162: :2008/06/17(火) 11:14:15.68 ID:
「志村を殴って会社を辞めてやろうか」
入社5時間程度で本気でそう考えた。
志村が帰っていなければ実行していたかもしれない。
あまりにも無茶苦茶だ。
それでも分からないなりに取り組んでみる。
しかしヒントの1つも無い状態では全く何もできない。
仕方無い。赤松に聞こう。
しかし赤松がいるべきデスクにその姿は無かった。
俺は焦った。

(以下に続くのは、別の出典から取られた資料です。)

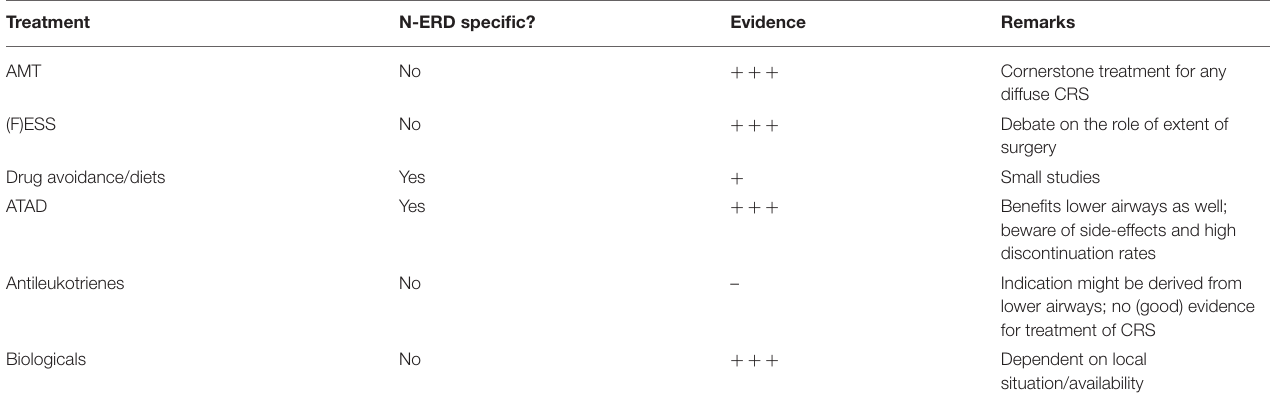
TABLE 1 | Summary of treatment options for primary diffuse Type 2 CRS in N-ERD.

あんな陰気臭いオッサンでも最後の拠り所なのだ。
ホワイトボードで確認する。
「赤松 A代理店打ち合わせ→直帰」
終わった・・・。
入社初日で完全な絶望感に襲われた。
俺はフラフラと社内を彷徨った。
どうすればいいのか全く分からない。
その時1人の男が声を掛けてきた。
「お前新入社員だろ?どうした?顔色が悪いぞ」
163: :2008/06/17(火) 11:14:28.04 ID:
田畑さんである。
志村の1つ後輩にあたるこの人は
社内でも有名な変わり者だ。
タバコとコーヒーを愛しひたすら仕事をしている。
1度会社が停電になった時も
皆パニック状態の中で彼だけは
我関せずといった感じで台本を書き続けていた。
とにかく会社の人間と距離を置き
理想の演出のみを探求する人であった。
この当時、釣り番組をメインに担当していた彼は
のちに天才演出家として社内のエースディレクターとなる。
165: :2008/06/17(火) 11:22:38.40 ID:
いま考えてみても、この時田畑さんが
俺に声を掛けてきたのは全くの気まぐれだったのだろう。